In a new study, 760 men who have prostate cancer were asked to undergo salvage radiation therapy. Scientists revealed that those patients who also received bicalutamide on a daily basis for 24 months had a 23% decreased risk of death compared to those who only got a daily placebo.
The placebo group and the bicalutamide one included 376 and 384, respectively. Bicalutamide patients were asked to take a 150-mg pill every day. In both groups, about 258 participants managed to stick to the plan, completing their therapy treatment. The participants who survived had an average follow-up of approximately 13 years.
William U. Shipley, MD, of Massachusetts General Hospital in Boston, together with his colleagues has reported that the actual survival rate at 12 years was estimated at 76.3% in the group being treated with bicalutamide and 71.3% in the placebo group. Their study was published in The New England Journal of Medicine.
The combined prevalence of metastatic prostate cancer at 12 years was estimated at 14.5% in the bicalutamide group while the placebo group registered 23.0% mortality. The 12-year relative incidence of cancer-linked death was 5.8% in the bicalutamide group and 13.4% of the placebo participants.
Both groups showed signs of similar prevalence regarding late adverse symptoms linked to radiation therapy. Researchers indicated that after this trial was developed, gonadotropin-releasing hormone (GnRH) antagonists have replaced bicalutamide, becoming the first-choice hormonal therapy used with radiation therapy.
Other surveys which involved participants with non-metastatic disease proved that excessive use of GnRH agonists and bicalutamide had similar methodical anti-cancer effectiveness.
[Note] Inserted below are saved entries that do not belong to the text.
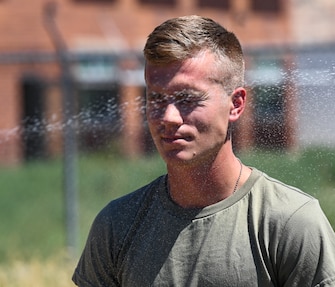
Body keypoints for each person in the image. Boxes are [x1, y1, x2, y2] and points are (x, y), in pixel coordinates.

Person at [72, 15, 335, 286]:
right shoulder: (117, 226)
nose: (169, 117)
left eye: (187, 99)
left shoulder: (290, 223)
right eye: (156, 98)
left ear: (236, 104)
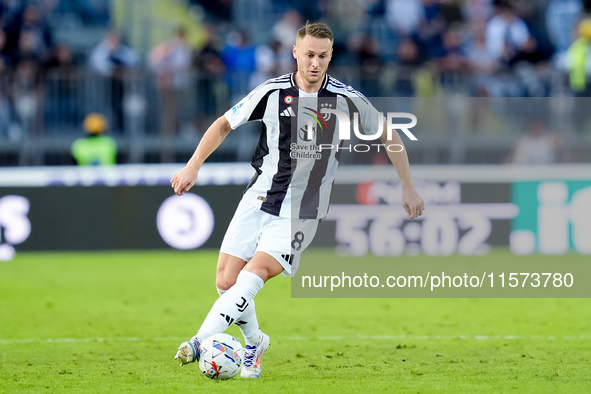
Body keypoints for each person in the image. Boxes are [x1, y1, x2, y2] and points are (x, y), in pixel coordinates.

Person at [170, 22, 425, 378]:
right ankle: (255, 342)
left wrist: (407, 185)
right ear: (295, 53)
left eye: (323, 56)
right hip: (259, 195)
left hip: (304, 207)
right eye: (309, 55)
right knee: (226, 282)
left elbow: (387, 132)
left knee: (253, 273)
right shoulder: (271, 92)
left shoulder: (346, 98)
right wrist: (193, 165)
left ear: (331, 56)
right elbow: (224, 124)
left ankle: (199, 341)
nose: (315, 63)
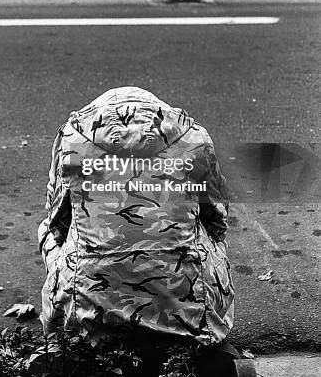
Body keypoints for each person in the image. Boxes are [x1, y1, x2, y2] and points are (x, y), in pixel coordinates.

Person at [38, 87, 242, 376]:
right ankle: (193, 318)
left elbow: (57, 222)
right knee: (210, 238)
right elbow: (217, 221)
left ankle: (80, 313)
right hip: (189, 315)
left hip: (86, 312)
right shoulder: (194, 139)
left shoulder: (72, 140)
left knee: (47, 231)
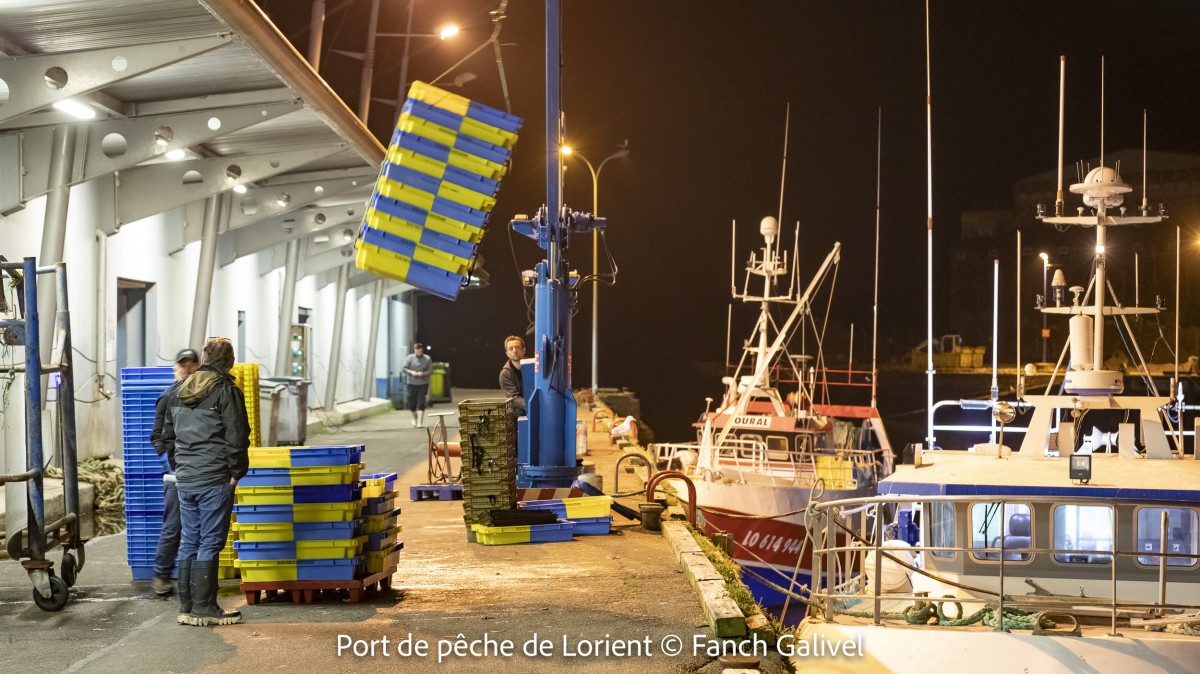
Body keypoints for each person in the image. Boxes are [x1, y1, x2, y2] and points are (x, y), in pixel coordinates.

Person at [162, 337, 250, 626]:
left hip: (186, 478)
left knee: (190, 540)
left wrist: (181, 467)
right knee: (210, 541)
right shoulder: (226, 390)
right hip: (214, 476)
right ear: (230, 361)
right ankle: (205, 607)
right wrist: (236, 472)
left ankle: (187, 607)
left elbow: (167, 436)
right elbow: (237, 435)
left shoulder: (178, 389)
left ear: (204, 358)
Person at [148, 348, 200, 597]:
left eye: (192, 364)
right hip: (177, 473)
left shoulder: (206, 397)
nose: (187, 369)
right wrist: (169, 464)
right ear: (176, 368)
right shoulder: (167, 397)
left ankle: (198, 578)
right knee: (174, 527)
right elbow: (156, 436)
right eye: (183, 365)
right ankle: (162, 576)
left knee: (202, 529)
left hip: (202, 470)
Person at [402, 342, 432, 427]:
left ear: (422, 350)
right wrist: (411, 372)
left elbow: (431, 371)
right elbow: (404, 368)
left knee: (421, 402)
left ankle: (419, 422)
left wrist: (423, 373)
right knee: (412, 403)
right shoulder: (409, 358)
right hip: (411, 383)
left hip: (423, 383)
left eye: (420, 352)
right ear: (414, 350)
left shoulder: (427, 358)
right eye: (417, 352)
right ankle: (414, 418)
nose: (418, 353)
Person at [499, 335, 526, 417]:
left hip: (535, 402)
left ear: (524, 350)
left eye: (517, 347)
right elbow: (513, 398)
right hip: (518, 409)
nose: (514, 351)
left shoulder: (534, 366)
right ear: (507, 354)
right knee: (520, 412)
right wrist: (532, 405)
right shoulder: (505, 374)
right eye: (511, 348)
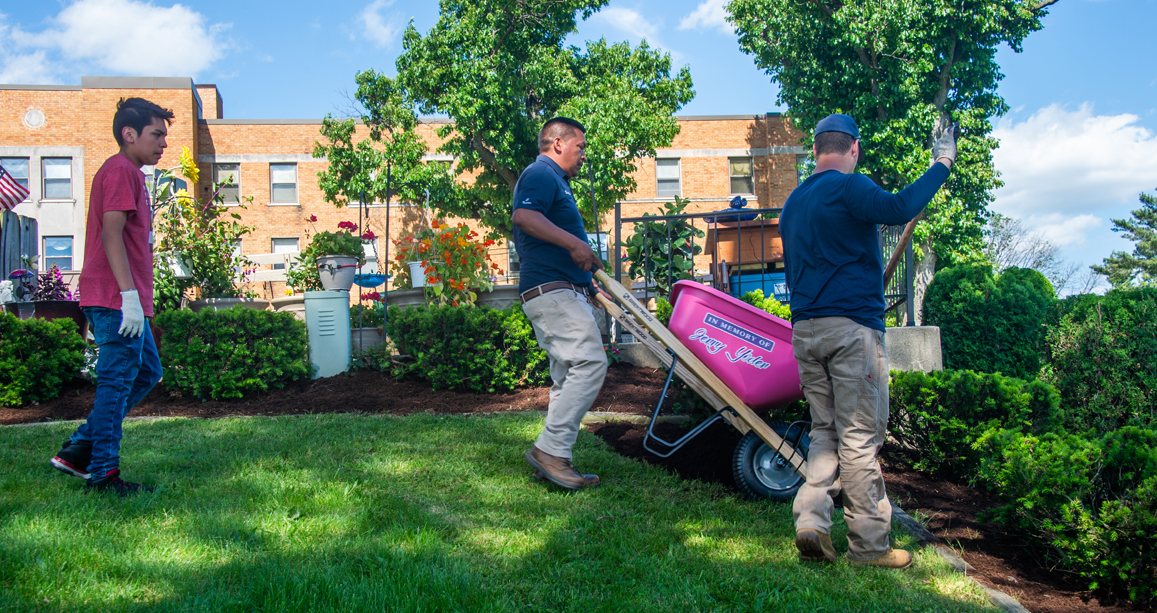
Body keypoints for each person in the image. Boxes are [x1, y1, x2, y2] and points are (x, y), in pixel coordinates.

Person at [779, 113, 956, 568]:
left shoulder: (795, 202)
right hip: (851, 331)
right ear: (853, 148)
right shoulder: (849, 185)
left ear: (816, 149)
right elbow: (899, 207)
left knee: (825, 432)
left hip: (806, 330)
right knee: (859, 439)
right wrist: (942, 164)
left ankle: (812, 522)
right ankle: (870, 547)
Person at [50, 97, 173, 496]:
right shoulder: (121, 170)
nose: (163, 144)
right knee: (116, 384)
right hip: (115, 298)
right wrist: (129, 298)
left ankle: (78, 448)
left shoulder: (129, 173)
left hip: (122, 297)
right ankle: (103, 474)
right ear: (129, 133)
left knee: (146, 373)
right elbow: (110, 234)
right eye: (157, 134)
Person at [512, 116, 610, 490]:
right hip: (549, 291)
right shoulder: (540, 174)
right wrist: (575, 244)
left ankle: (555, 459)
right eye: (579, 147)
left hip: (564, 289)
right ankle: (550, 451)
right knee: (589, 361)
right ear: (557, 143)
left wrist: (588, 287)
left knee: (567, 375)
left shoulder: (558, 183)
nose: (583, 154)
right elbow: (524, 216)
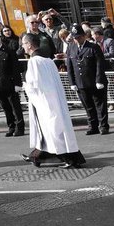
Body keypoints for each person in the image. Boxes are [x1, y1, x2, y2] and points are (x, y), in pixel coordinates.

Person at [20, 33, 85, 168]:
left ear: (30, 45)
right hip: (54, 99)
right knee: (54, 129)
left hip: (44, 102)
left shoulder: (34, 62)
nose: (23, 47)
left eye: (24, 44)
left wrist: (24, 86)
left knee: (50, 130)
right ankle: (38, 155)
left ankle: (69, 158)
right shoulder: (48, 61)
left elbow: (34, 84)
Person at [65, 24, 109, 136]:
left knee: (100, 105)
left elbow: (100, 64)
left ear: (84, 36)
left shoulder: (93, 47)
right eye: (75, 38)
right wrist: (72, 82)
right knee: (88, 106)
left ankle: (103, 126)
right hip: (81, 83)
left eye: (79, 37)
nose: (77, 40)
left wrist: (99, 80)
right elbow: (69, 66)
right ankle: (93, 126)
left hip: (94, 82)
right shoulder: (71, 48)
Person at [0, 27, 24, 137]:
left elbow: (15, 68)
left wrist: (17, 84)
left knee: (15, 107)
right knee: (6, 107)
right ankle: (11, 126)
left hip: (10, 84)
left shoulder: (9, 51)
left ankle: (19, 128)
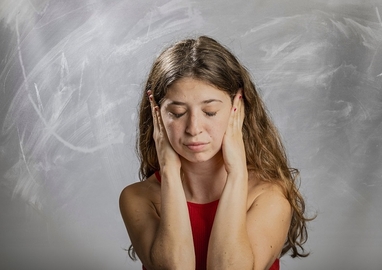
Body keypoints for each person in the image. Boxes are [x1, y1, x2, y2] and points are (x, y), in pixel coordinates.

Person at [119, 36, 312, 270]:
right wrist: (169, 172)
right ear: (157, 115)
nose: (194, 128)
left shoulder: (269, 194)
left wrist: (237, 173)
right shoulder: (137, 198)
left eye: (210, 112)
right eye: (178, 113)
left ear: (237, 109)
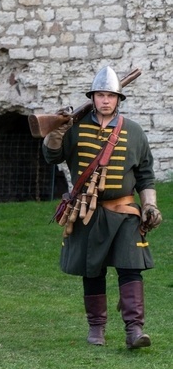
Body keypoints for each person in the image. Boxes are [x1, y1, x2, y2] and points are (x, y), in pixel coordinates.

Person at [42, 65, 162, 349]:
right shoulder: (75, 128)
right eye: (100, 95)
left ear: (118, 99)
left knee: (131, 268)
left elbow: (145, 174)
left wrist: (150, 205)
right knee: (91, 269)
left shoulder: (133, 131)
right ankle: (96, 328)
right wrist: (56, 133)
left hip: (125, 212)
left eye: (110, 95)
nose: (105, 100)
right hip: (86, 211)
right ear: (93, 98)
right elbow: (51, 156)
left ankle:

Scientists noted that the trial developed by them holds the principal evidence suggesting that overused hormone-based therapy added to salvage radiation therapy was linked to significantly lower rates of prostate cancer metastases and also death.
Dr. Shipley together with his colleagues has calculated that twenty patients need to be treated with bicalutamide to prohibit the occurrence of one death over a 12-year time span.